_Work to be completed_
Print the lines that start the entries and continue through the one holding "right ear: (377, 413)", please, exactly and with the pictures omitted.
Information shown Block Start
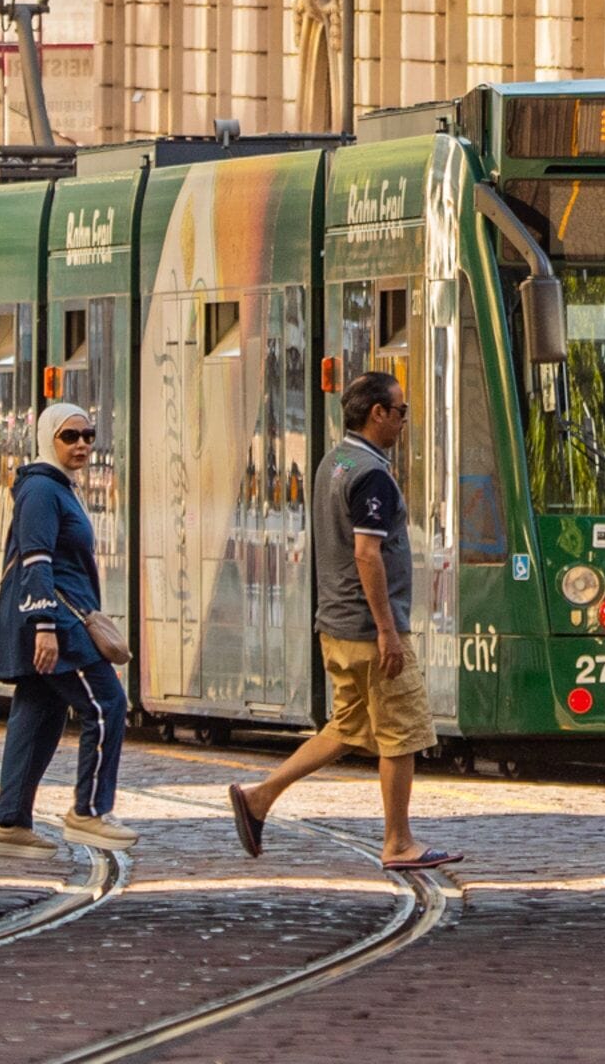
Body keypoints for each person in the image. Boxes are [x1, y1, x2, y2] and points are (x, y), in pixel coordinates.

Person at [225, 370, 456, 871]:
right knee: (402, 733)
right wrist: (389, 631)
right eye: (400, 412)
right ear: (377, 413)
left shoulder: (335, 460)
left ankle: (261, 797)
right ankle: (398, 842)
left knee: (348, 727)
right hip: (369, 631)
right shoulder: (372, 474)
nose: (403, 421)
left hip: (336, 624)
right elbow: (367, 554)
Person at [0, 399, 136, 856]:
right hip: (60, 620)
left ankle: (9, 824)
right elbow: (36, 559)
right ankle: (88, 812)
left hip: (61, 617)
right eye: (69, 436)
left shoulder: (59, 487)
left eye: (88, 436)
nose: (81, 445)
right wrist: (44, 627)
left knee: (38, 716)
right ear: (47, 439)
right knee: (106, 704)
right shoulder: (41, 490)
Information shown Block End
_Completed task_
Body keypoints for each person in the image. Boxes are [x1, y1, x2, y2] and points are (x, y), in pixel coordinates.

Person at [225, 370, 456, 871]:
right knee: (402, 733)
right wrist: (389, 631)
right eye: (400, 412)
right ear: (377, 413)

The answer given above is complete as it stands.